Changes to the teacher and leader evaluation systems are mandated through the PERA law (Performance Evaluation Reform Act) and Senate Bill 7.  Performance evaluations must incorporate professional practice ratings, a model like Danielson's Framework for Teaching (four domains with a four rating category system), and indicators of student growth.  For educators to receive the highest ratings in Domain 4 - 4a: reflecting on teaching, 4d: participating in a professional community, 4e: growing and developing professionally, and 4f: showing professionalism - active involvement in a professional organization is critical.  But active involvement is not enough; educators need to be able to include meaningful data that demonstrates an impact on student growth as a result of the professional development provided by organizations like the Illinois Reading Council.

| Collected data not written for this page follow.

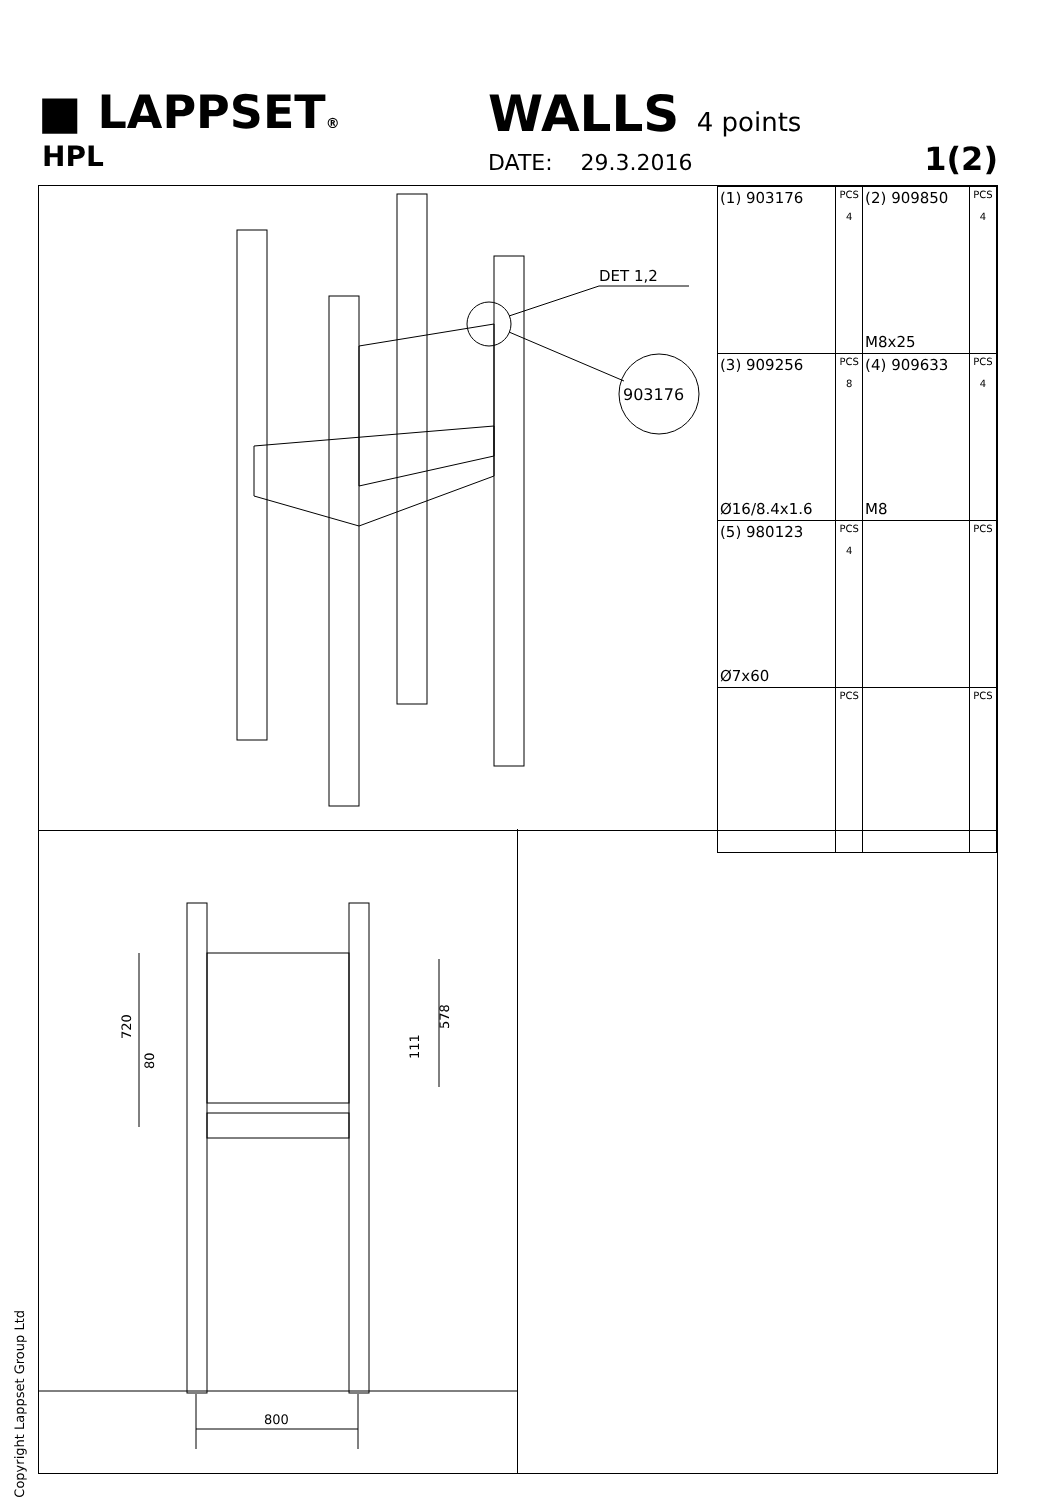■ LAPPSET®
HPL
WALLS 4 points
DATE: 29.3.2016 1(2)
DET 1,2
903176
| (1) 903176 | PCS 4 | (2) 909850 M8x25 | PCS 4 |
| (3) 909256 Ø16/8.4x1.6 | PCS 8 | (4) 909633 M8 | PCS 4 |
| (5) 980123 Ø7x60 | PCS 4 | | PCS |
| | PCS | | PCS |
720
80
111
578
800
Copyright Lappset Group Ltd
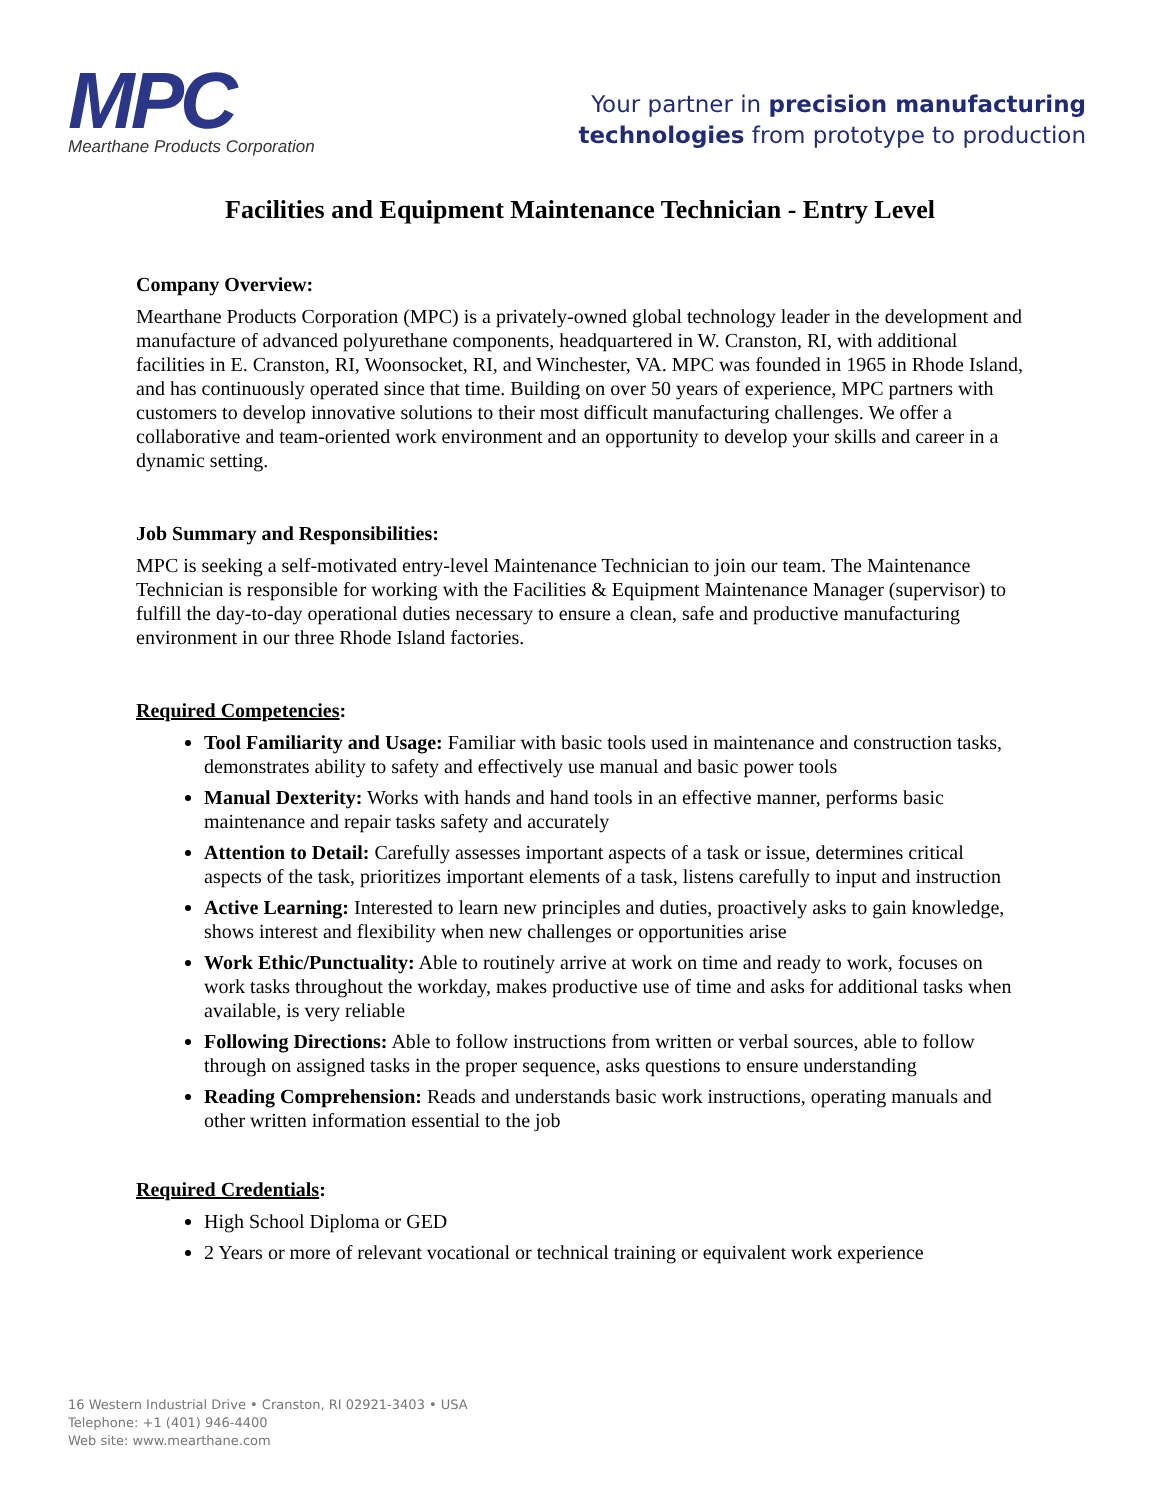MPC
Mearthane Products Corporation
Your partner in precision manufacturing
technologies from prototype to production
Facilities and Equipment Maintenance Technician - Entry Level
Company Overview:
Mearthane Products Corporation (MPC) is a privately-owned global technology leader in the development and manufacture of advanced polyurethane components, headquartered in W. Cranston, RI, with additional facilities in E. Cranston, RI, Woonsocket, RI, and Winchester, VA. MPC was founded in 1965 in Rhode Island, and has continuously operated since that time. Building on over 50 years of experience, MPC partners with customers to develop innovative solutions to their most difficult manufacturing challenges. We offer a collaborative and team-oriented work environment and an opportunity to develop your skills and career in a dynamic setting.
Job Summary and Responsibilities:
MPC is seeking a self-motivated entry-level Maintenance Technician to join our team. The Maintenance Technician is responsible for working with the Facilities & Equipment Maintenance Manager (supervisor) to fulfill the day-to-day operational duties necessary to ensure a clean, safe and productive manufacturing environment in our three Rhode Island factories.
Required Competencies:
Tool Familiarity and Usage: Familiar with basic tools used in maintenance and construction tasks, demonstrates ability to safety and effectively use manual and basic power tools
Manual Dexterity: Works with hands and hand tools in an effective manner, performs basic maintenance and repair tasks safety and accurately
Attention to Detail: Carefully assesses important aspects of a task or issue, determines critical aspects of the task, prioritizes important elements of a task, listens carefully to input and instruction
Active Learning: Interested to learn new principles and duties, proactively asks to gain knowledge, shows interest and flexibility when new challenges or opportunities arise
Work Ethic/Punctuality: Able to routinely arrive at work on time and ready to work, focuses on work tasks throughout the workday, makes productive use of time and asks for additional tasks when available, is very reliable
Following Directions: Able to follow instructions from written or verbal sources, able to follow through on assigned tasks in the proper sequence, asks questions to ensure understanding
Reading Comprehension: Reads and understands basic work instructions, operating manuals and other written information essential to the job
Required Credentials:
High School Diploma or GED
2 Years or more of relevant vocational or technical training or equivalent work experience
16 Western Industrial Drive • Cranston, RI 02921-3403 • USA
Telephone: +1 (401) 946-4400
Web site: www.mearthane.com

The Illinois Reading Council's statewide Studies and Research Committee is beginning a longitudinal study in an attempt to answer the question, "How does active involvement in a professional organization impact student achievement?"  IRC understands that this is an important question that educator members must now be able to answer during their annual evaluations.  If you are interested in joining the statewide Studies and Research Committee or participating in the study, please contact the IRC Office for more details.  This study is one of several IRC Strategic Plans that will be highlighted throughout the year.  The Illinois Reading Council is committed to increasing membership value by focusing on topics that are relevant to both our members and the students and families they serve.